Humboldt's method – observe precisely, network, think long-term – is a model for climate research, urban planning, supply chain analysis. Systems are complex; those who want to understand them need interdisciplinary teams, data, patience.

His warning about environmental destruction is more urgent today than ever. Resilience in the Anthropocene means: Acknowledge planetary boundaries, establish circular economy, stop nature destruction. Humboldt's legacy: Everything is connected – those who understand this can build resilient systems. Those who ignore it risk collapse.

Conclusion: Alexander as Method

These seven figures show: Resilience has many faces. It emerges through education (Hypatia), courage (David-Néel), solidarity (Kollontai), truth (Solzhenitsyn), error culture (Fleming), systems thinking (Humboldt), and strategic adaptation (Alexander the Great). None of these figures is perfect – all have dark sides, blind spots, contradictions.

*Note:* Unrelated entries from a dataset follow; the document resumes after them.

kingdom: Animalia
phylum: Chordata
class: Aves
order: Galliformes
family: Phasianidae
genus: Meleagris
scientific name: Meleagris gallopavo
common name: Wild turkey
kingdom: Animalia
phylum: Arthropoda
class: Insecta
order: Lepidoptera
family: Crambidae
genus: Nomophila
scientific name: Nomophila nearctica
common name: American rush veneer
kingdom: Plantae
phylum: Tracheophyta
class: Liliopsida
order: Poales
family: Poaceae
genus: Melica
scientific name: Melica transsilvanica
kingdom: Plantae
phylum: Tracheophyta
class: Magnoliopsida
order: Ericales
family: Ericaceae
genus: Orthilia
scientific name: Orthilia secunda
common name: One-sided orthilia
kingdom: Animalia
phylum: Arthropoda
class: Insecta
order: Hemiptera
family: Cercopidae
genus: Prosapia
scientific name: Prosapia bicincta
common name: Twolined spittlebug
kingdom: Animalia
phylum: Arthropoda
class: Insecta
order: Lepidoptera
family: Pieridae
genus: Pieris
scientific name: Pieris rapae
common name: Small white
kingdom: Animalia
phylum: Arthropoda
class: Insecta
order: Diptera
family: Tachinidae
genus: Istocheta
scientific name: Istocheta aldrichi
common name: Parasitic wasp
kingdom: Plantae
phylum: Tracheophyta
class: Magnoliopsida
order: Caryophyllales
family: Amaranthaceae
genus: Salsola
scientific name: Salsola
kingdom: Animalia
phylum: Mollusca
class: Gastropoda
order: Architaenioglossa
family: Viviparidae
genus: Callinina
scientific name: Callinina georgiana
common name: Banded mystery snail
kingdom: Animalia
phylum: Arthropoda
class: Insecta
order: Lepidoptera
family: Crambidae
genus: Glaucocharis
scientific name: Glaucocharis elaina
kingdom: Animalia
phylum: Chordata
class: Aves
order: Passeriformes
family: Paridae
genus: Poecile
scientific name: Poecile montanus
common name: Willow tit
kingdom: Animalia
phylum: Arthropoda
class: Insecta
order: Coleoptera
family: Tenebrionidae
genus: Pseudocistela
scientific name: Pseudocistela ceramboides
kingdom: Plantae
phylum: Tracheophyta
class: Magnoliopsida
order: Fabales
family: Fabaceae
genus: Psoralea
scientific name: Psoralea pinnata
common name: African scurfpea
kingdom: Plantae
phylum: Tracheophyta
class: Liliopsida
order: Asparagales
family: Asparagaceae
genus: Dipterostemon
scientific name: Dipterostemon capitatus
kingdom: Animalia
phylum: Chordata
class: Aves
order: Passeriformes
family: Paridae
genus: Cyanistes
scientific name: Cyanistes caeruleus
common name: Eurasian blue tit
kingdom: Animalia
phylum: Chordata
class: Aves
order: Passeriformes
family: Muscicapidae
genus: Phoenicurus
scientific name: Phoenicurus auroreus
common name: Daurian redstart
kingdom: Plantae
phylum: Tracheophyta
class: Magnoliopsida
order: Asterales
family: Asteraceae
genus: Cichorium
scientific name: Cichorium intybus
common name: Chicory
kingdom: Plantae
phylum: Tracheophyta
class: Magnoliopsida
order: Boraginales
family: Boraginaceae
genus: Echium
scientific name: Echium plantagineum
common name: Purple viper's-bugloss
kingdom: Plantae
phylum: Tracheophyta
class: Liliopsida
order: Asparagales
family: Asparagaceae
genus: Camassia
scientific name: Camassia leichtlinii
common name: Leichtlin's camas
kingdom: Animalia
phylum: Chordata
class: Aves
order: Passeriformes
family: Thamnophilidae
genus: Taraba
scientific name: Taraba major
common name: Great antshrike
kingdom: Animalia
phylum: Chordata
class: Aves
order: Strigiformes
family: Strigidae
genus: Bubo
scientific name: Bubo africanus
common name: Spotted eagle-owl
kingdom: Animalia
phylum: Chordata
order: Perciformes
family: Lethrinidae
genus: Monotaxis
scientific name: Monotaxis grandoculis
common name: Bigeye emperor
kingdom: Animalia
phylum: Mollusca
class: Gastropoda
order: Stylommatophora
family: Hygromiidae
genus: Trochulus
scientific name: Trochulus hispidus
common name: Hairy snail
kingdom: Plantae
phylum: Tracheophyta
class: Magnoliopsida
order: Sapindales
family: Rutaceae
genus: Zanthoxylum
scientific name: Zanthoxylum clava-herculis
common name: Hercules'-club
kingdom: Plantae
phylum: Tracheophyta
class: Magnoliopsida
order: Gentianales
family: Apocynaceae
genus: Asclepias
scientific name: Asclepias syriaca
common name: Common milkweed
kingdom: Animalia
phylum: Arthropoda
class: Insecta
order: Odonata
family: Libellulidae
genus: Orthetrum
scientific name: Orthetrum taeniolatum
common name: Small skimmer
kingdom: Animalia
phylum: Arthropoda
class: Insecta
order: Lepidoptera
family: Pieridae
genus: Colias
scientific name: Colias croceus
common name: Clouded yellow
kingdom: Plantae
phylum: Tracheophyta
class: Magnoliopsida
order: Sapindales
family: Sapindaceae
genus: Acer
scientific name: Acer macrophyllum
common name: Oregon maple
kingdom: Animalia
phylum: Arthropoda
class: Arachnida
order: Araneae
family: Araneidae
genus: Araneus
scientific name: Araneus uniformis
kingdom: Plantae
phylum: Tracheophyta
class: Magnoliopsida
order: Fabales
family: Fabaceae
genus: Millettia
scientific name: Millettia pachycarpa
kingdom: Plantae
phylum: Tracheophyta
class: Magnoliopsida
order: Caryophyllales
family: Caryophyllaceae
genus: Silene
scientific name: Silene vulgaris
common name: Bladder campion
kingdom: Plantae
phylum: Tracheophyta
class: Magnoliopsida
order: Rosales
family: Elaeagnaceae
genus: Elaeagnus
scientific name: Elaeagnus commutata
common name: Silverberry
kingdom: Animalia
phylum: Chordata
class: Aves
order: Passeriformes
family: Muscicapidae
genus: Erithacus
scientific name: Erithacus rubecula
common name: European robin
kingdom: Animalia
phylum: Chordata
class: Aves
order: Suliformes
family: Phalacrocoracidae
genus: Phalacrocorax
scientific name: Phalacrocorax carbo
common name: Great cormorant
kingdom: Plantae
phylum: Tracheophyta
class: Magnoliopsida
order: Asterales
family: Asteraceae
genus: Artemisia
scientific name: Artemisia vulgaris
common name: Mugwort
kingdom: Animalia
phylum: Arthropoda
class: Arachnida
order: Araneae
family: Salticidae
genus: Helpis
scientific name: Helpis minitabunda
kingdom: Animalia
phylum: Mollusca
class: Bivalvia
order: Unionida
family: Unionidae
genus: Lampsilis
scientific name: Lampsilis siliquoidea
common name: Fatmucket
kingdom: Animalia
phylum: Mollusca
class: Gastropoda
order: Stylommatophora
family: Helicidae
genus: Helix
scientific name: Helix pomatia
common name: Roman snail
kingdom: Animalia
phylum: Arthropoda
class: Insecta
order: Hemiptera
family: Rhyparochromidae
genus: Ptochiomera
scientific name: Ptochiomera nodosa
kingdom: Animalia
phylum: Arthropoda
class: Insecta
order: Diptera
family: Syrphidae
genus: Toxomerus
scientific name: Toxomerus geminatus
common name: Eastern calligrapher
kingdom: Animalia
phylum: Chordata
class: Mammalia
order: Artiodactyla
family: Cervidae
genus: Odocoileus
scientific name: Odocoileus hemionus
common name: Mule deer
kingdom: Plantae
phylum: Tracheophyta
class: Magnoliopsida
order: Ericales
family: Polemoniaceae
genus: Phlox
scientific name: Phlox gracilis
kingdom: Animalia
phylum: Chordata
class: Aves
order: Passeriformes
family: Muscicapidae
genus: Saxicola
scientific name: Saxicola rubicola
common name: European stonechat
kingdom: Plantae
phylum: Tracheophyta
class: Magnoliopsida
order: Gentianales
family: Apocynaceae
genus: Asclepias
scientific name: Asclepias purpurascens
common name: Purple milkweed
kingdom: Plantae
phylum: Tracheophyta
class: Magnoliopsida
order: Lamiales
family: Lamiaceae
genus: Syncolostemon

That's the point: Resilience is not heroism but method. It's not about worshiping role models but learning from their patterns. What did they do right? Where did they fail? What conditions enabled their achievements – and which prevented others from achieving the same?

The Central Lesson

Resilience is learnable, shapeable, and collective. It needs fair institutions, error culture, education, solidarity – and people willing to take responsibility, name truth, see connections.

The Alexander Forum bears this name not out of nostalgia but as commitment: We look for patterns of resilience – in history, in the present, across disciplines. We ask: What stabilizes people and societies? What makes them vulnerable? And how can we collectively shape more resilient futures?

The Alexandrian namesakes are signposts – not destinations. They show directions, not answers. In this spirit we work: critically, reflectively, in solidarity – and always ready to learn from people who asked similar questions before us.